Home, Living in the Moment

Hello Here

On the brink of leaving this home for the next (inshallah), and I still don’t know what I’m after. Place? Family? Community? Safety? The list is long and it changes with the breeze.
 
Ambiguous purpose calls for simple acts. I turn to my son and say, “Let’s go outside.”
 
These days, he joins me. This is new. It used to be a struggle, cajoling and begging before demanding or giving up. Now, he pounds down the stairs, “I’ll put her leash on! Here, let me!” He throws open the sliding glass door and calls her with his quasi wolf-whistles. She is suspicious of his intentions but ducks inside, unable to resist the word “walk.”
 
Flexi-leash in hand, Bug races down the driveway dragging the dog. She tosses a few desperate glances back at me but I’m no help to her now.

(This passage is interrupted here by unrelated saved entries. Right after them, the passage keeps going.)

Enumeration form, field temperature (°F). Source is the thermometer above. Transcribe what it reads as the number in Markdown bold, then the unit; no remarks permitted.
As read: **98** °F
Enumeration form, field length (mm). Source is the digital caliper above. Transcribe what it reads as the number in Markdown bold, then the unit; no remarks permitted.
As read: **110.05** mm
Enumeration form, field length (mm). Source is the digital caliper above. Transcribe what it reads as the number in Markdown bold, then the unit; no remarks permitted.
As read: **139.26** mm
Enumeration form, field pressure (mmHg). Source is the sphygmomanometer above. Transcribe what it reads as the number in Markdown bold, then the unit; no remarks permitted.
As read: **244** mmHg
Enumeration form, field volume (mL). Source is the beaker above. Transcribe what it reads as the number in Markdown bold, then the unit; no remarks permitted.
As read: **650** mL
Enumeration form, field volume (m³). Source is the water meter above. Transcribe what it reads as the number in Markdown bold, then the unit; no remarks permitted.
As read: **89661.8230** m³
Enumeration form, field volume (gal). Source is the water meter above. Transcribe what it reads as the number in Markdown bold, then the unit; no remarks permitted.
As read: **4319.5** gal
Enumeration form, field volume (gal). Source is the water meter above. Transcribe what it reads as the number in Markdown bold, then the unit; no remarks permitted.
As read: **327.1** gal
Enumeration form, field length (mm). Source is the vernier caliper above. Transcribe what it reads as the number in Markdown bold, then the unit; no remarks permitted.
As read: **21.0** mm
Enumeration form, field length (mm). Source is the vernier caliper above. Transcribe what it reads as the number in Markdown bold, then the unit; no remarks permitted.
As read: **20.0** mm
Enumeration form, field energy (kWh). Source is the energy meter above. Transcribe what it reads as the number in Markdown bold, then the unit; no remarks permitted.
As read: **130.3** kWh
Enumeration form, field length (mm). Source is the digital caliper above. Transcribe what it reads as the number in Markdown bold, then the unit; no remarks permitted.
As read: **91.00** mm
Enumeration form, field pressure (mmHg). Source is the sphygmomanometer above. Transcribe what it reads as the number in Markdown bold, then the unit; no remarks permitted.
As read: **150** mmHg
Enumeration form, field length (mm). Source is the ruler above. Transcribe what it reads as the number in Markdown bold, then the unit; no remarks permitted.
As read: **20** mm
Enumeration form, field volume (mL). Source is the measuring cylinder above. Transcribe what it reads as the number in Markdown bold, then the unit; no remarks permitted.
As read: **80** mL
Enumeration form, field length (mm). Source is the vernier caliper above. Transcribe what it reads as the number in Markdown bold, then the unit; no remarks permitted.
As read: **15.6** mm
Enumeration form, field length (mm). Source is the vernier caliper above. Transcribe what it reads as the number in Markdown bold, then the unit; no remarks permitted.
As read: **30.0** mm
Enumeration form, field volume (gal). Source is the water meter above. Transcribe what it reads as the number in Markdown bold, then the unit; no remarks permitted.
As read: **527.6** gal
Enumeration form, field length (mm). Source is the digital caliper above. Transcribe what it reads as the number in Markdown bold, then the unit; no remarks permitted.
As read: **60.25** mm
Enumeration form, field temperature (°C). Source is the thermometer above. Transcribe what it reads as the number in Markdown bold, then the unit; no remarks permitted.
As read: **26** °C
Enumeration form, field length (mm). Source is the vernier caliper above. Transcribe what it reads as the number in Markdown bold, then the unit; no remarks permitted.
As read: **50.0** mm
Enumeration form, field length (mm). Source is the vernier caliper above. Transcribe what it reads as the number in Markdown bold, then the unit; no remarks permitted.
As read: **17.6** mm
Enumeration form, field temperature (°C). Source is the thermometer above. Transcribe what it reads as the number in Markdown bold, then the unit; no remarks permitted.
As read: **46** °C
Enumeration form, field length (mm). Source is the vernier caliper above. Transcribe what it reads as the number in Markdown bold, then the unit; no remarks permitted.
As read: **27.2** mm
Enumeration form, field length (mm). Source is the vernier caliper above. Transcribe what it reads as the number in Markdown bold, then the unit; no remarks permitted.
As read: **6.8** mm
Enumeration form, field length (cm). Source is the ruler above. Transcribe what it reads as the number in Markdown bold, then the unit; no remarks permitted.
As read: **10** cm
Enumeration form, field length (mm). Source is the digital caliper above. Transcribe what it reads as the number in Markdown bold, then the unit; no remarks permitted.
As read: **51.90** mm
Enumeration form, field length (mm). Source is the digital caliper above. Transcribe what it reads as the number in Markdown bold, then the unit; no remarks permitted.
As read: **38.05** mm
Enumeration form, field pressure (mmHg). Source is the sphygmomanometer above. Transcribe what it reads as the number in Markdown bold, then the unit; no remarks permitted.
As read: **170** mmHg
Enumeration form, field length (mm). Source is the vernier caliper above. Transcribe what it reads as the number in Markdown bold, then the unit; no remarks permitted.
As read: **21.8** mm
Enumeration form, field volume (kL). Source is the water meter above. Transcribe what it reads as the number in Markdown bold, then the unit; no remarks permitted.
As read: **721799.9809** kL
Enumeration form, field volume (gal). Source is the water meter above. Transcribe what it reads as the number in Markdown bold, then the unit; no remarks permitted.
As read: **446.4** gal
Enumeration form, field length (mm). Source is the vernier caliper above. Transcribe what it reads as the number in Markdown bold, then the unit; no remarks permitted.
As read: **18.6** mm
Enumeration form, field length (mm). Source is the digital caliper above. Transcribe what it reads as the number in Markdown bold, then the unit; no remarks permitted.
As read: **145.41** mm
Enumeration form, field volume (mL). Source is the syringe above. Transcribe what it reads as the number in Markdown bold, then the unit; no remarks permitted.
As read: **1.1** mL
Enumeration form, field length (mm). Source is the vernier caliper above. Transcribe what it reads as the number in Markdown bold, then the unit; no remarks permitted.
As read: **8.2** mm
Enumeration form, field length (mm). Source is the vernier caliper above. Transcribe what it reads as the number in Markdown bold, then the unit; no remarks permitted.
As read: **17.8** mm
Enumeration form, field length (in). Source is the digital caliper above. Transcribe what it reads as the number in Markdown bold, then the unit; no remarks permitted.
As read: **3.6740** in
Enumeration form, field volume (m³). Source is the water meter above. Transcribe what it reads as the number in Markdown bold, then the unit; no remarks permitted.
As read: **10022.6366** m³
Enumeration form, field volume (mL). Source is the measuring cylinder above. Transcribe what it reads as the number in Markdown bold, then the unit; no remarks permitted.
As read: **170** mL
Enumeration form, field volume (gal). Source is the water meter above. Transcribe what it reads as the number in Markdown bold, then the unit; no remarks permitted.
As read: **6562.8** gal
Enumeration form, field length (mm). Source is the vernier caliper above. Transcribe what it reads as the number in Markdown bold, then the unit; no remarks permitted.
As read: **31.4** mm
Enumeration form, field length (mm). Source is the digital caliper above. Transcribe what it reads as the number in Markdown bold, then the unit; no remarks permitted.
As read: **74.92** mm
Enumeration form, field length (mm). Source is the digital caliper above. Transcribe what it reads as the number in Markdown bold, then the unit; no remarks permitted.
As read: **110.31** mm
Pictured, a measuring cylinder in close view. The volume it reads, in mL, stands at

Bug has finally learned to slow long enough to let her have a break for her bladder. It rarely lasts past the last drop so she forgoes all olfactory temptations gets down to business. They lope down the swath of grass between the fences. At the bottom where the year’s accumulated leaves lay in drifts, Bug snaps off her leash and she tears off into the trees. He squeals in delight and tramps after her, knee-deep in brambles.
 
The dog is the leader but doesn’t know it. Winding and snoofling through brown tangles, she takes us on a looping journey up and back down the hillside. Scattered clumps of daffodils poke their way up into patches of sun and purplish flowers unfurl from buried brush. Light threads its way down through dry spindles scratching the sky. I carry a plastic shopping bag and collect the crumpled cans and muck-filled Corona bottles that peek up through the leaves.
 
I follow Bug. Bug follows the dog. The dog follows her nose. We come upon a creek snaking out from under a neighbor’s chicken wire fence. Across the way is a clutch of bamboo as high as a rooftop. It bends against the breeze. The road beyond is near enough to keep me vigilant. Bug fords the brook with a single leap and slips up the muddy bank beyond. He picks his way through the deep green flutes, swishing them low. Feathered leaves stroke the water’s golden skin.
 
“I’m in the bamboo jungle! There is a tornado coming! Get out of the storm, Mommy!” I duck across and hide with him in the cool dark there. Cars roar just feet from our back and I holler the dog back from the roadside. She bounds into the creek, splashing us with wet silt.
 
When it is time to go, we gather leash and garbage and assorted leafy treasures. I urge. Bug dawdles. The dog drips. Eventually we shimmy into a dry creek-bed and follow the tracks of raccoons and deer back to the trail into our neighborhood. Just as we start up the hill, we turn and see a strange sight. In all our years of walking here, we have never come across such a thing.
 
A boy.
 
He is making his jerky way over the buried roots up to a log that bridges the dry trench. His black hair and pale skin trace a ghostly curve over the hillside. He looks up and sees us. I wave. He pauses then waves back. Bug and dog and I are poised on the forest edge ready to go home.
 
“One second, Mom,” Bug says. And he is off. He plows straight through the weeds and pricker bushes and heads straight uphill. The boy leaps off the log, starts to climb, and then slows. Bug is talking to him. He turns and responds. In a blink, they are deep into it. By the time I have gotten the dog turned and have approached the pair, they are discussing the bamboo forest and the forts up on hilltop that some older kids built years ago. “We come in here all the time,” the boy says.
 
“So do I!” Bug cries.
 
They talk pets. Neighbors. Teachers. Movies. Books. The boy is into the Warriors series and Bug is reading JK Rowling. I hang back and marvel at their ease. They compare notes on the best scenes from the last Harry Potter movie. Bug seeks and seeks a common footing. The boy, a few years older, is happy to oblige. They giggle about an explosion at a quidditch match then giggle some more when the dog grunts and tries to lick the boy’s hand off.
 
The sun is sinking and it is past time for dinner. Bug manages to tear himself away. We plod back up the swath of grass. Bug watches the boy return to his own porch and join a group of children there. A grown man sees us and waves a big Hullo. I return the greeting.
 
“We come in here all the time,” the boy had said. We had never seen him, yet here he was. We have paid attention to this place for years without looking for anything. The dog’s nose has been a truer guide than our own intention. Only in today’s purposeless looking do we stumble upon what we didn’t know we’d been after: a person who shares our place and a similar way of wandering through it.
 
My son’s bold delight stuns me. Even with no idea what he will find, he bridges the distance to meet what glances against his sense of wonder. Call it innocence. Call it courage. Whatever it is, in our new home (inshallah), may that wide-open not-looking to guide us to what we seek.